Banjul, le 6 juillet 2021 : IHRDA a lancé une initiative de renforcement des capacités des juges, avocats et acteurs de la société civile en Afrique de l’Ouest sur l’application judiciaire des droits socio-économiques.

Dans le but de renforcer l’accès à la justice des personnes et communautés défavorisées dans le domaine des droits sociaux et économiques en Afrique de l’Ouest, cette initiative vise à renforcer les capacités des juges et des défenseurs des droits de l’homme sur l’application des instruments juridiques qui garantissent les droits sociaux et économiques, et l’utilisation de mécanismes judiciaires nationaux et régionaux pour plaider en faveur de la réalisation de ces droits.
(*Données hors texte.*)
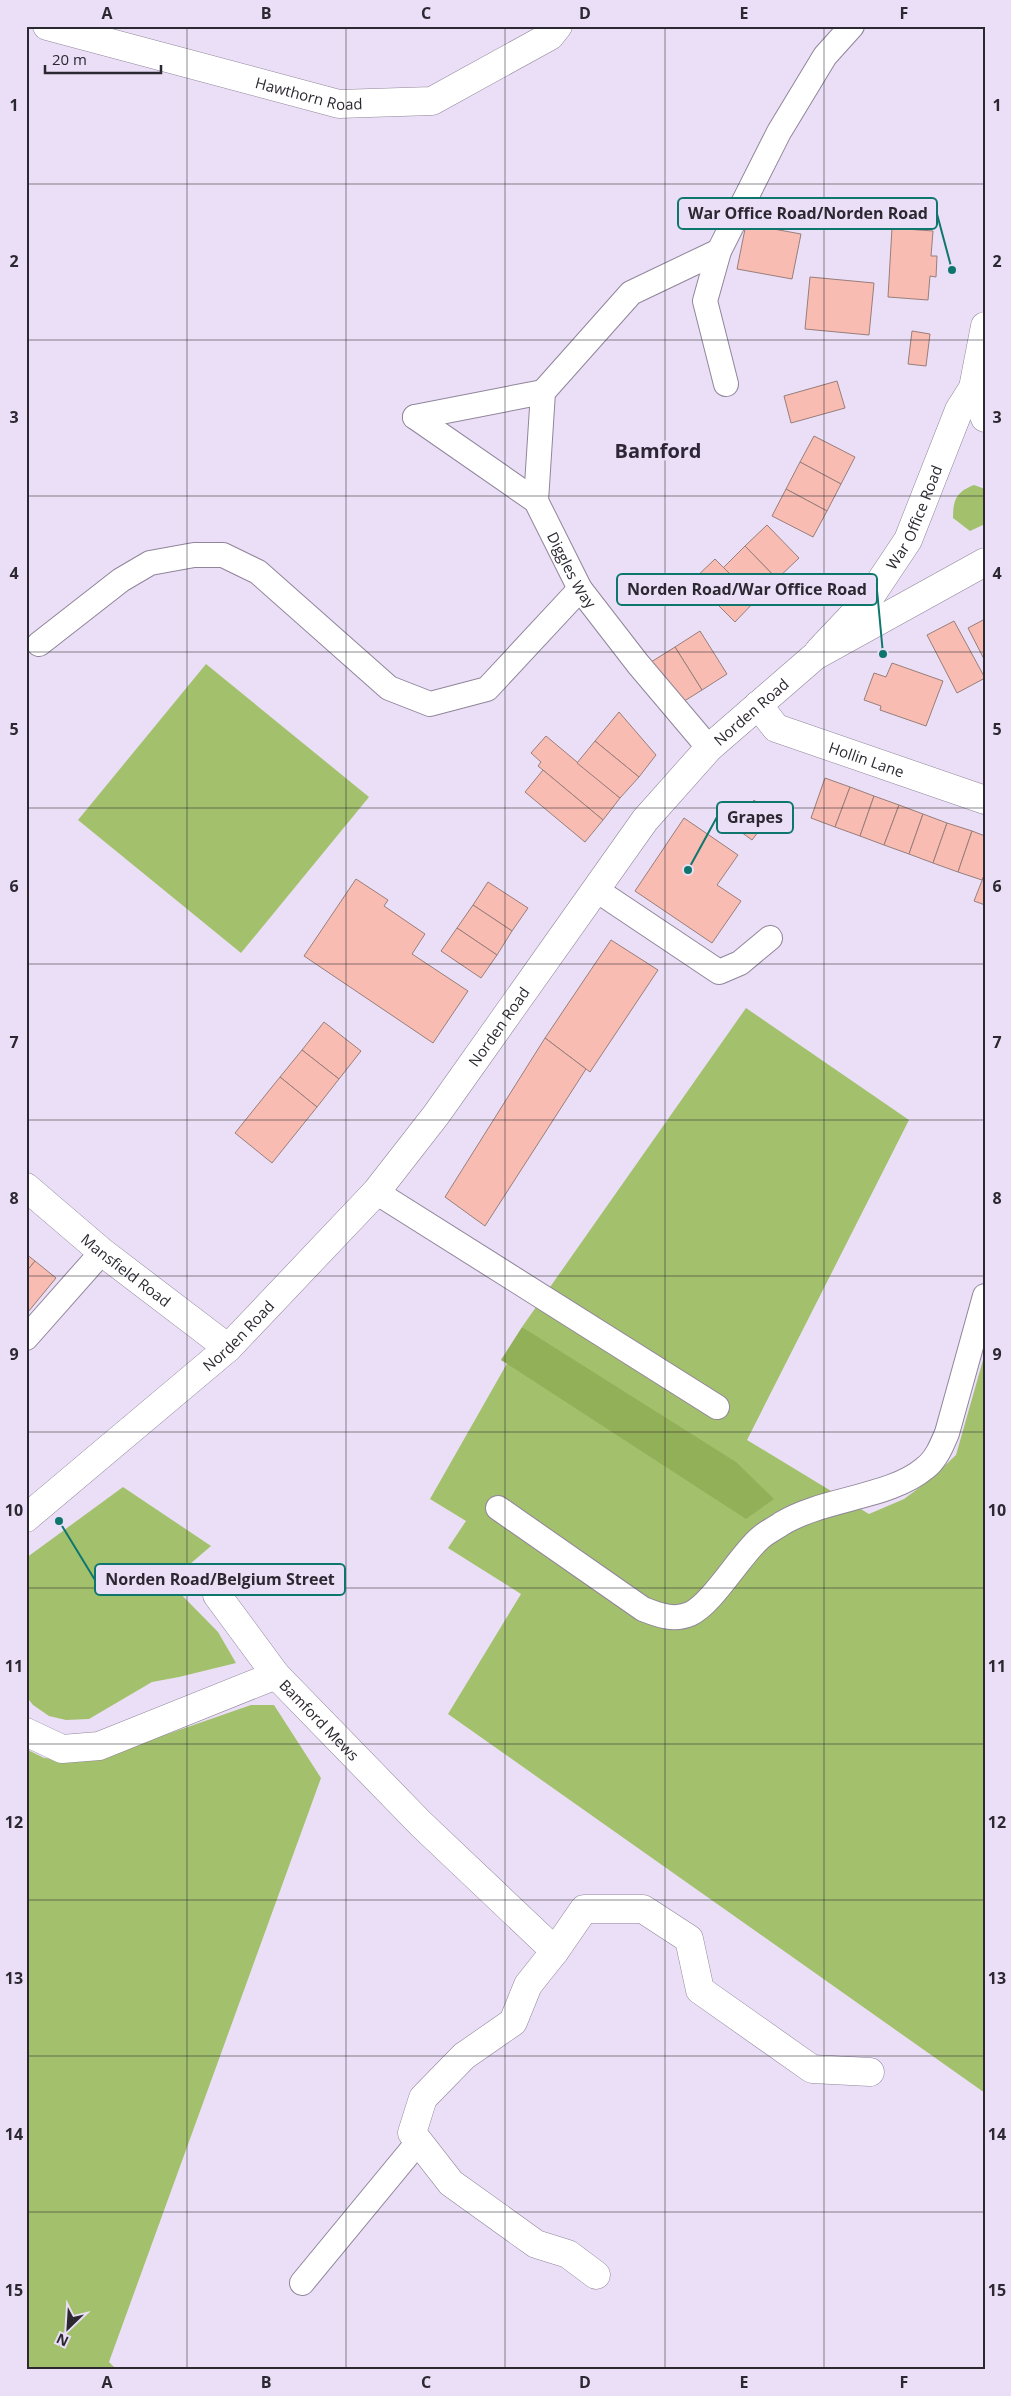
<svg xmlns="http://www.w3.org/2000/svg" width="1011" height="2396" font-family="'Open Sans',sans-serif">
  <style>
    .green { fill: #a3c16d }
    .forest { fill: #92b057 }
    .building { fill: #f9bcb3; stroke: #987e7a }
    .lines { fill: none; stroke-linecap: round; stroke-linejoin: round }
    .service-casing { stroke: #90859a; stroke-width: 26 }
    .minor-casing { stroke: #90859a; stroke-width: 29 }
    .tertiary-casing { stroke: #90859a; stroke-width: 29 }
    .service { stroke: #fff; stroke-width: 24 }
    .minor { stroke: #fff; stroke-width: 28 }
    .tertiary { stroke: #fff; stroke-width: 28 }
    .grid { fill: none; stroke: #2c2831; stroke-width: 1; stroke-opacity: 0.55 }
    .labels { text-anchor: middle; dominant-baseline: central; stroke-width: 5; stroke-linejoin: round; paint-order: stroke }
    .street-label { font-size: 15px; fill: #2c2831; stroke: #eadff6 }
    .district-label { font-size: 20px; font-weight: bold; fill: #2e2637; stroke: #eadff6 }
    .leader { fill: none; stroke: #0f766e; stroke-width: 2 }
    .callout-dot { fill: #0f766e; stroke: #eadff6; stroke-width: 2 }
    .callout { fill: #eadff6; stroke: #0f766e; stroke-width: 2 }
    .callout-label { font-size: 16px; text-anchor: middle; font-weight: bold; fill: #2c2831 }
    .neatline { fill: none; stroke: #2c2831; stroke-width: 2 }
    .grid-label { font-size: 16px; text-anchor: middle; font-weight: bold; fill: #2c2831 }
  </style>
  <rect width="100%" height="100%" fill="#eadff6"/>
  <g class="green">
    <path d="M974 485 985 489V524L970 531 953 518C953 500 956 492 974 485Z"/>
    <path d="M206 664 369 797 241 953 78 820Z"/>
    <path d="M746 1008 909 1120 747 1440 869 1514 904 1499 931 1479 956 1455 985 1353V2093L448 1714 521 1594 448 1548 466 1521 430 1499 526 1330 522 1327Z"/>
    <path d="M123 1487 211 1546 169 1582 218 1632 236 1663 179 1677 152 1682 89 1719 66 1720 49 1716 33 1705 26 1696V1558Z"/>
    <path d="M251 1705H274L321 1778 109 2362 117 2370H26V1749L44 1758 90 1761Z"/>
  </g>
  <path class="forest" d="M522 1327 736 1462 774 1499 746 1519 501 1360Z"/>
  <g class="building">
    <path d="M746 224 801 234 792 279 737 269Z"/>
    <path d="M892 228 933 231 931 256H937L936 277 930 276 928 300 888 297Z"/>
    <path d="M810 277 874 283 869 335 805 329Z"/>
    <path d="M912 331 930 334 926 366 908 364Z"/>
    <path d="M837 381 845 408 791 423 784 396Z"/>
    <path d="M814 436 855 457 841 484 800 462Z"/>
    <path d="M800 462 841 484 827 511 786 489Z"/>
    <path d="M786 489 827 511 813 537 772 516Z"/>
    <path d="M767 525 799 558 777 579 745 546Z"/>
    <path d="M745 546 777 579 756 600 723 568Z"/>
    <path d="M715 559 756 600 735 622 693 580Z"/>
    <path d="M985 619V661L968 628Z"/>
    <path d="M954 621 985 678 957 693 927 635Z"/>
    <path d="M700 631 727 674 702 690 675 647Z"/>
    <path d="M675 647 702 690 678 705 651 662Z"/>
    <path d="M892 663 943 681 926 726 880 710 881 706 864 700 874 673 886 677Z"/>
    <path d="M619 712 656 755 639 777 595 741Z"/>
    <path d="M546 736 620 798 603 820 538 766 541 762 531 753Z"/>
    <path d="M595 741 639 777 620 798 577 763Z"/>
    <path d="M543 770 603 820 585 842 525 792Z"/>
    <path d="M825 778 850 787 835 827 811 818Z"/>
    <path d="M850 787 874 796 860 836 835 827Z"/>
    <path d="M874 796 899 805 884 845 860 836Z"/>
    <path d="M754 800 772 814 752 840 734 827Z"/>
    <path d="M899 805 923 814 909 854 884 845Z"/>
    <path d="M923 814 947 823 933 863 909 854Z"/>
    <path d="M684 818 738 855 717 885 741 901 712 943 635 891Z"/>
    <path d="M947 823 972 831 958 872 933 863Z"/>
    <path d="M972 831 985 836V873L982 880 958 872Z"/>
    <path d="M985 873V905L974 901Z"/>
    <path d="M356 879 388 900 384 906 425 934 412 954 468 991 433 1043 304 956Z"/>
    <path d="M488 882 528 908 512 931 473 905Z"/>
    <path d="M473 905 512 931 497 955 457 928Z"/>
    <path d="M457 928 497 955 481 978 441 951Z"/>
    <path d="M611 940 658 970 590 1072 545 1038Z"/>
    <path d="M324 1022 361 1051 339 1079 302 1050Z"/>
    <path d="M545 1038 586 1069 485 1226 445 1197Z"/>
    <path d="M302 1050 339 1079 317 1107 280 1077Z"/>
    <path d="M280 1077 317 1107 272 1163 235 1133Z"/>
    <path d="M26 1254 35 1261 26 1272Z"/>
    <path d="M35 1261 56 1278 28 1312 26 1311V1272Z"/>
  </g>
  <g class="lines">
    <defs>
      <g id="service">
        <path d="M726 384 705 301 719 251 779 132 825 56 852 26"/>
        <path d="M543 392 631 293 719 251"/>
        <path id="s1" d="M415 417 536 501 580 589 638 664 709 748"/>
        <path d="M415 417 543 392 536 501"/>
        <path d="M39 644 121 580 150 563 194 555H223L258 572 389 688 430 704 487 689 580 589"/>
        <path d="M595 889 719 972 740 963 770 938"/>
        <path d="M376 1192 717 1407"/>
        <path d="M26 1338 102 1252"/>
        <path d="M498 1508 643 1609C658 1615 674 1621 690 1614 712 1604 739 1557 759 1539 765 1533 774 1529 781 1524 823 1498 890 1498 925 1468 936 1460 942 1445 947 1433L985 1296"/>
        <path d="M302 2283 419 2141"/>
      </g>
      <g id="minor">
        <path id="s2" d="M47 26 339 104 432 101 550 36 558 26"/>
        <path d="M973 388 985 418"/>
        <path id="s3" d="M819 651 870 597 908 540 959 410 973 388 985 326"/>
        <path id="s4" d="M758 705 776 728 985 800"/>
        <path id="s5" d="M26 1187 102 1252 228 1348"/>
        <path d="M217 1595 276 1675"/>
        <path id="s6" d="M26 1732 62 1749 99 1746 276 1675 421 1824 555 1951"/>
        <path d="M596 2275 568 2254 536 2244 451 2183 412 2133 423 2098 464 2056 513 2022 528 1985 555 1951 584 1909H643L689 1939 700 1990 812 2069 870 2072"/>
      </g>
      <g id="tertiary">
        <path id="s7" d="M26 1518 228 1348 376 1192 436 1115 645 820 709 748 815 656 985 562"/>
      </g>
    </defs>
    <use href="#service" class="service-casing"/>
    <use href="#minor" class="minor-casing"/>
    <use href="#tertiary" class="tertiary-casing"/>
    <use href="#service" class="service"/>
    <use href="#minor" class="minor"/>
    <use href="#tertiary" class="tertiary"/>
  </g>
  <path class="grid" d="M187 26V2370M346 26V2370M505 26V2370M665 26V2370M824 26V2370M26 184H985M26 340H985M26 496H985M26 652H985M26 808H985M26 964H985M26 1120H985M26 1276H985M26 1432H985M26 1588H985M26 1744H985M26 1900H985M26 2056H985M26 2212H985"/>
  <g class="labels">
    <g class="street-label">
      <text stroke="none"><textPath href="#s2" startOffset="271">Hawthorn Road</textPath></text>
      <text stroke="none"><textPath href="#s3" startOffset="166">War Office Road</textPath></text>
      <text stroke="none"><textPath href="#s1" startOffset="225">Diggles Way</textPath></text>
      <text stroke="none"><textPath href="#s7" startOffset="1090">Norden Road</textPath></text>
      <text stroke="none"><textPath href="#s4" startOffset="125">Hollin Lane</textPath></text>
      <text stroke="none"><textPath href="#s7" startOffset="685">Norden Road</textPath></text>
      <text stroke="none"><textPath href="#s5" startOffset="130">Mansfield Road</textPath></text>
      <text stroke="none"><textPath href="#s7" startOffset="280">Norden Road</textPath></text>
      <text stroke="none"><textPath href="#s6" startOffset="330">Bamford Mews</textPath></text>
    </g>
    <g class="district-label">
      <text x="658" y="450">Bamford</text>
    </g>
  </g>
  <path class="leader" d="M952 270L937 214M883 654L877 590M688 870L717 817M59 1521L95 1580"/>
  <g class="callout-dot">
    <circle cx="952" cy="270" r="5"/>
    <circle cx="883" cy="654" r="5"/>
    <circle cx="688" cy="870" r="5"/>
    <circle cx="59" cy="1521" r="5"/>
  </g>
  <g class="callout">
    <rect x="678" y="198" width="259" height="31" rx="5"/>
    <rect x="617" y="574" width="260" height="31" rx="5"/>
    <rect x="717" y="802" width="76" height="31" rx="5"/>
    <rect x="95" y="1564" width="250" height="31" rx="5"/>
  </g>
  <g class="callout-label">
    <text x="808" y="219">War Office Road/Norden Road</text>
    <text x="747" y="595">Norden Road/War Office Road</text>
    <text x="755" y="823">Grapes</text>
    <text x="220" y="1585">Norden Road/Belgium Street</text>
  </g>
  <rect width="1011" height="2396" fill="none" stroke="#eadff6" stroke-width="55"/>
  <g transform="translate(68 2328) rotate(205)" stroke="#eadff6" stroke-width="4" paint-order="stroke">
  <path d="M0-4L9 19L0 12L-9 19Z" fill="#2c2831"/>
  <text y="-8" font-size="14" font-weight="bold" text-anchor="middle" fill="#2c2831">N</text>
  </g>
  <path d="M45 65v8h116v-8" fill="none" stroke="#2c2831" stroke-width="2.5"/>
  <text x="52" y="65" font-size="15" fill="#2c2831" stroke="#eadff6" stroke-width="4" paint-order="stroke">20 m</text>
  <rect x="28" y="28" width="956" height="2340" class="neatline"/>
  <g class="grid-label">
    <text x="107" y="19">A</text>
    <text x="266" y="19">B</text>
    <text x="426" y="19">C</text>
    <text x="585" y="19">D</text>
    <text x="744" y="19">E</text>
    <text x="904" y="19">F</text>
    <text x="14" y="111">1</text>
    <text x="997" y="111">1</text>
    <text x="14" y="267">2</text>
    <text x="997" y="267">2</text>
    <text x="14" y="423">3</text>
    <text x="997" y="423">3</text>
    <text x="14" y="579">4</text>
    <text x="997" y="579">4</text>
    <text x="14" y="735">5</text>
    <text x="997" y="735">5</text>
    <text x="14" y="892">6</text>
    <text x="997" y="892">6</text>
    <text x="14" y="1048">7</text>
    <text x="997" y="1048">7</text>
    <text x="14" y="1204">8</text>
    <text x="997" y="1204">8</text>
    <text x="14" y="1360">9</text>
    <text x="997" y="1360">9</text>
    <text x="14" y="1516">10</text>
    <text x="997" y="1516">10</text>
    <text x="14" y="1672">11</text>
    <text x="997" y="1672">11</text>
    <text x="14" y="1828">12</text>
    <text x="997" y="1828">12</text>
    <text x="14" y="1984">13</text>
    <text x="997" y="1984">13</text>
    <text x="14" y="2140">14</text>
    <text x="997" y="2140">14</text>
    <text x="14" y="2296">15</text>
    <text x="997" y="2296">15</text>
    <text x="107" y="2388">A</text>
    <text x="266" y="2388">B</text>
    <text x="426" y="2388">C</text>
    <text x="585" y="2388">D</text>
    <text x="744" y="2388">E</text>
    <text x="904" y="2388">F</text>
  </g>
</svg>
Trois ateliers sont prévus dans le cadre de cette initiative : un pour les acteurs du Sénégal, de la Guinée, de la Côte d’Ivoire et du Mali ; un autre pour le Niger, le Burkina Faso, le Bénin et le Togo ; et un autre pour la Gambie, la Sierra Leone, le Ghana, le Nigéria et le Liberia.

Le premier atelier (pour le Sénégal, la Guinée, la Côte d’Ivoire et le Mali) se déroule du 5 au 7 juillet 2021, tandis que les autres auront lieu du 12 au 14 juillet 2021 (pour le Togo, le Bénin, le Niger et le Burkina Faso) et du 27 au 29 juillet 2021 (pour le Ghana, la Gambie, la Sierra Leone, le Liberia et le Nigéria).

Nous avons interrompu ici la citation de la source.